Do I need engineers to use Claude Code for GTM?

You need at least one technical operator. RevOps engineers are the natural fit. The work is closer to writing prompts and workflows than building infrastructure, but the team has to be comfortable in a terminal and a git repo. If your RevOps lead can write SQL and ship a Make.com workflow, they can run a GTM Claude Code repo with two weeks of ramp.

What does a GTM Claude Code repo actually contain?

Six things. A CLAUDE.md with ICP, voice, banned phrases, and signal scoring rules. A folder of subagents (one per job). A data folder with read-only access to CRM exports, signal sources, and approved senders. A prompts folder with TVA rubrics and few-shot examples. A workflows folder with cron schedules. And an audit log every send writes to. Total repo size is usually under 200 files.

How is this different from running Cursor or Copilot for sales?

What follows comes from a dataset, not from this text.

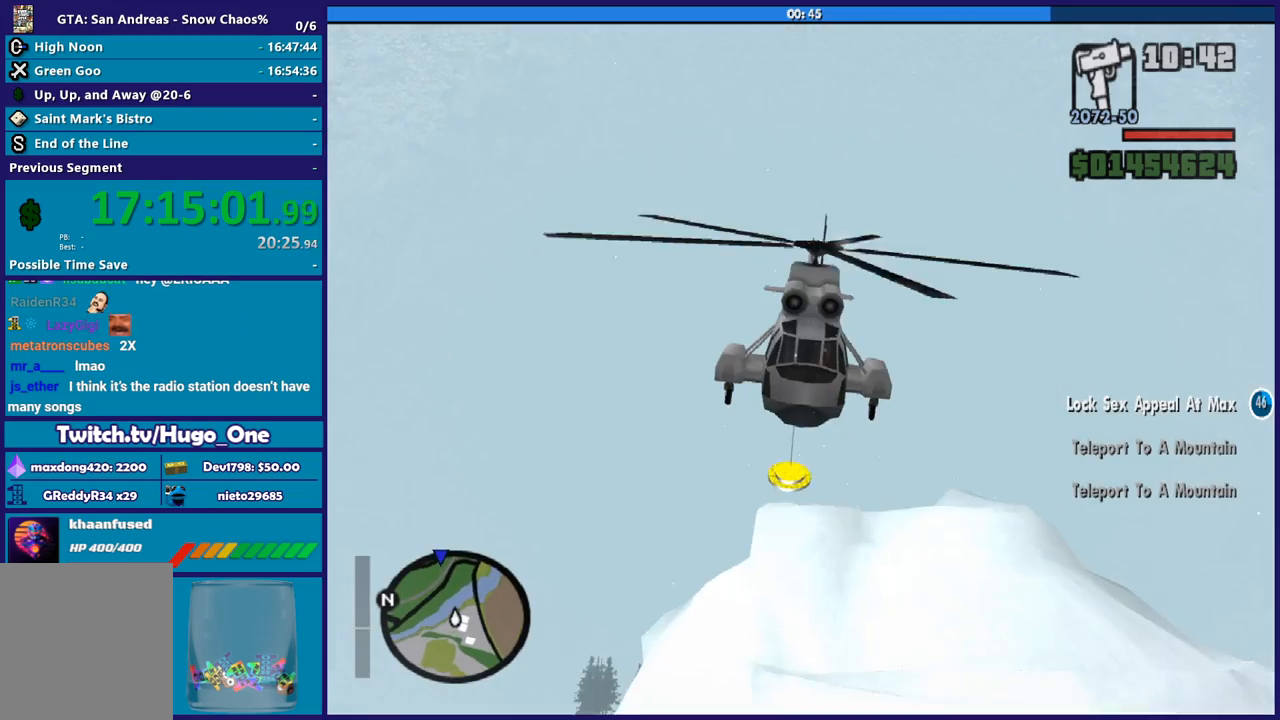
{"buttons": ["L1", "R1", "R2"], "left_stick": "up", "right_stick": "center", "button_events": []}
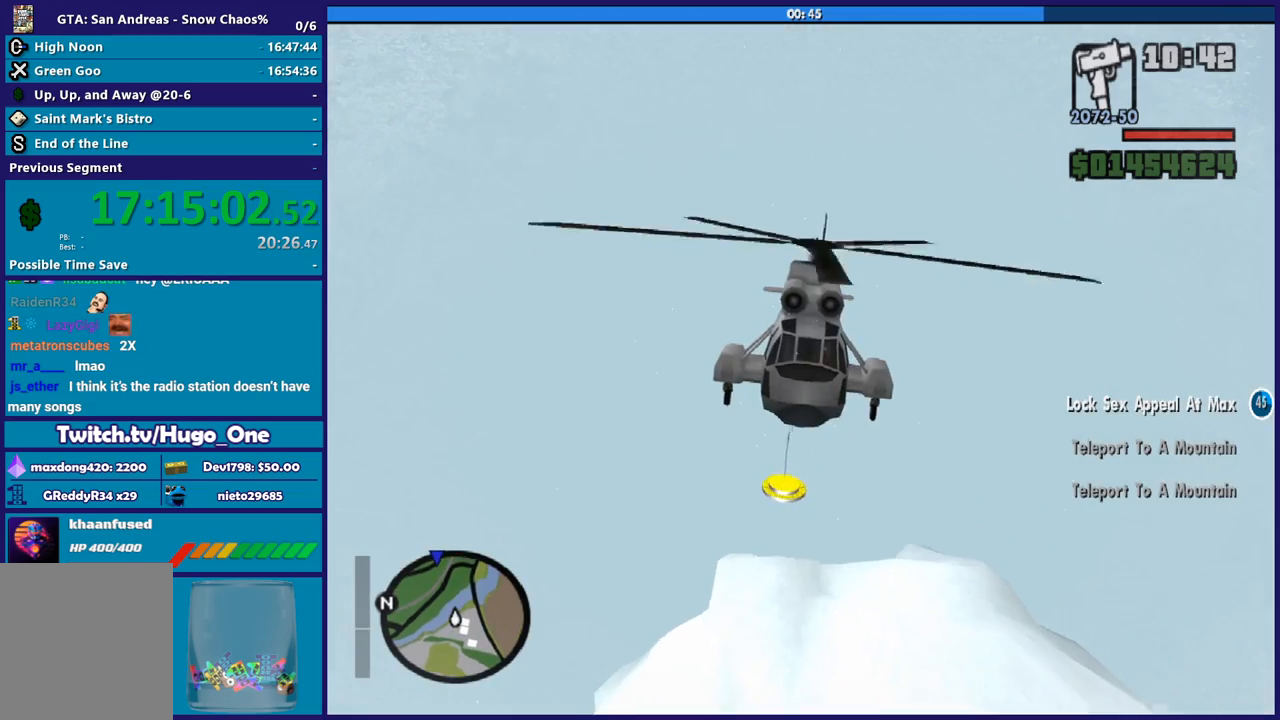
{"buttons": ["R2"], "left_stick": "up", "right_stick": "center", "button_events": [[167, "L1", "up"], [167, "R1", "up"]]}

Cursor and Copilot are coding assistants. Claude Code with subagents is a runtime. You write a CLAUDE.md and a set of subagent prompts, then the system runs against your data on a schedule. The output is sends, digests, and reports, not code suggestions. It's closer to a Make.com workflow with a brain than to an IDE plugin.

What's the most common mistake teams make in their first build?

Trying to build one omni-agent that does everything. The win is the opposite. Three small subagents (research, score, draft) outperform one big agent every time, because you can audit each step independently and tune them in isolation. Force the architecture into small, single-responsibility agents from day one.

How do I keep the agents from going off-brand?

The CLAUDE.md is the brand contract. List banned phrases, voice rules, and required citations. The drafting subagent's first instruction is 'read CLAUDE.md and confirm in your reasoning that this draft satisfies all banned-phrase and voice rules.' That single instruction kills 90% of off-brand output. The other 10% gets caught by the self-scoring step.